## Items from a data source
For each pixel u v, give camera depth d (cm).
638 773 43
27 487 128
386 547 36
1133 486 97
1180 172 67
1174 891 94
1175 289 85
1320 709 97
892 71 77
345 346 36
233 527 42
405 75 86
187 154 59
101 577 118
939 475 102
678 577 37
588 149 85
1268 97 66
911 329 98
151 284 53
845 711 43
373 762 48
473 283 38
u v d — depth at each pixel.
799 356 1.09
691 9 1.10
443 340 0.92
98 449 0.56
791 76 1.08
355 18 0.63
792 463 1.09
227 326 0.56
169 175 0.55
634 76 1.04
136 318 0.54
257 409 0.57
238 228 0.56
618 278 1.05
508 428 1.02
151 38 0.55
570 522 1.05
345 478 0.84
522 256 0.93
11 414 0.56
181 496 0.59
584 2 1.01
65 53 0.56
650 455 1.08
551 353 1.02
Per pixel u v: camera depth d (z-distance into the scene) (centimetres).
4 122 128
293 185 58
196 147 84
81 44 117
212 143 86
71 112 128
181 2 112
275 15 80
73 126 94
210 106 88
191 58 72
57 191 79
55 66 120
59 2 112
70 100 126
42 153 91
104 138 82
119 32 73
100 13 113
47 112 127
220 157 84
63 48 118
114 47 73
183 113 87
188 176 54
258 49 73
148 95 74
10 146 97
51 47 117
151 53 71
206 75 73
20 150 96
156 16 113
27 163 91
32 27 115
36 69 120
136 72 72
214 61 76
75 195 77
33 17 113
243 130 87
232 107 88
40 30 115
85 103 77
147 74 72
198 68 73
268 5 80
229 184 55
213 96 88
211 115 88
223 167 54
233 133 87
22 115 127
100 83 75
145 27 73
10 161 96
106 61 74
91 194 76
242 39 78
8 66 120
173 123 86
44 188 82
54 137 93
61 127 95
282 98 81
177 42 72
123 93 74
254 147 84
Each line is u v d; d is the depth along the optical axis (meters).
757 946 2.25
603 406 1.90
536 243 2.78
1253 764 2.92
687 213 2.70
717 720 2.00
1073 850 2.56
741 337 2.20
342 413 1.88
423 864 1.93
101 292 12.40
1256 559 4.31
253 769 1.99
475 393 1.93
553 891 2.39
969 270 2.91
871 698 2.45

## What you have to do
This exercise calls for every record above to be written out again exactly.

## Problem solution
For each pixel u v, give camera depth d (cm).
638 773 43
27 487 128
386 547 36
1133 486 97
1180 172 67
1174 891 94
1175 289 85
1320 709 97
892 71 77
345 346 36
233 527 42
405 75 86
187 154 59
101 577 118
939 475 102
678 577 37
588 149 85
1268 97 66
911 329 98
151 284 53
845 711 43
373 762 48
473 283 38
u v d — depth at each pixel.
799 356 1.09
691 9 1.10
443 340 0.92
98 449 0.56
791 76 1.08
355 18 0.63
792 463 1.09
227 326 0.56
169 175 0.55
634 76 1.04
136 318 0.54
257 409 0.57
238 228 0.56
618 278 1.05
508 428 1.02
151 38 0.55
570 522 1.05
345 478 0.84
522 256 0.93
11 414 0.56
181 496 0.59
584 2 1.01
65 53 0.56
650 455 1.08
551 353 1.02
Per pixel u v: camera depth d (z-distance into the scene) (centimetres).
4 122 128
293 185 58
196 147 84
81 44 117
212 143 86
71 112 128
181 2 112
275 15 80
73 126 94
210 106 88
191 58 72
57 191 79
55 66 120
59 2 112
70 100 126
42 153 91
104 138 82
119 32 73
100 13 113
47 112 127
220 157 84
63 48 118
114 47 73
183 113 87
188 176 54
258 49 73
148 95 74
10 146 97
51 47 117
151 53 71
206 75 73
20 150 96
156 16 113
27 163 91
32 27 115
36 69 120
136 72 72
214 61 76
75 195 77
33 17 113
243 130 87
232 107 88
40 30 115
85 103 77
147 74 72
198 68 73
268 5 80
229 184 55
213 96 88
211 115 88
223 167 54
233 133 87
22 115 127
100 83 75
145 27 73
10 161 96
106 61 74
91 194 76
242 39 78
8 66 120
173 123 86
44 188 82
54 137 93
61 127 95
282 98 81
177 42 72
123 93 74
254 147 84
Each line is u v d; d is the depth along the optical axis (meters).
757 946 2.25
603 406 1.90
536 243 2.78
1253 764 2.92
687 213 2.70
717 720 2.00
1073 850 2.56
741 337 2.20
342 413 1.88
423 864 1.93
101 292 12.40
1256 559 4.31
253 769 1.99
475 393 1.93
553 891 2.39
969 270 2.91
871 698 2.45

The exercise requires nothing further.